Why Don't We Commit To Friendships Like We Do Marriage?

Everything I Know About Love touts "a new version of marriage" – without the sex.
Birdy and Maggie experience friendship problems
BBC via PA Media
Birdy and Maggie experience friendship problems

This article contains minor spoilers for the BBC show, Everything I Know About Love.

When was the last time you saw that really good friend of yours? You know the one you’ve known for years, since school or university. You’re forever sending each other heart emojis on social media, and meaning to “catch up soon”.

This back and forth can last weeks and months, before you finally consult your diaries and lock something in. Then, it’s over all too quickly after dinner and a dessert, with both sides promising not to let it go so long next time.

And so the cycle persists. Most of us wish we could see our oldest friends more often, but work, relationships, caring responsibilities and personal admin get the better of us. Despite good intentions, we seldom meet up, meaning those intermittent catchups are mostly spent listing off the headlines of our lives.

This lacklustre approach means we miss out on the camaraderie, the random spontaneity and even the comfortable stillness that comes with being friends. Which is why the idea of making a concerted effort to maintain a friendship, as we do in romantic relationships, is all the more welcome.

You might have heard something along these lines in Everything I Know About Love, the new BBC drama adapted from Dolly Alderton’s best-selling memoir, when characters Maggie and Birdy plug a “marriage for friends”.

Okay, so they may be on on coke at the time, but the idea is to formally commit to a friendship and put time and effort into maintaining it. As the pair describe it, “a new version of marriage where two people commit to each other but they don’t have sex, they hang out loads. But there is a formal commitment.”

Given the impact of the pandemic, the way it has exacerbated loneliness and cut off so much of our social interaction, the two might be on to something.

> Data shown
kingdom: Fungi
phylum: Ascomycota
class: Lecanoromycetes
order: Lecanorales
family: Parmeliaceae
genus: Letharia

> Prompt
Retype the passage of the article on committing to friendships, starting at "And so the cycle" and ending at "of our lives.".

> Answer to this exercise
And so the cycle persists. Most of us wish we could see our oldest friends more often, but work, relationships, caring responsibilities and personal admin get the better of us. Despite good intentions, we seldom meet up, meaning those intermittent catchups are mostly spent listing off the headlines of our lives.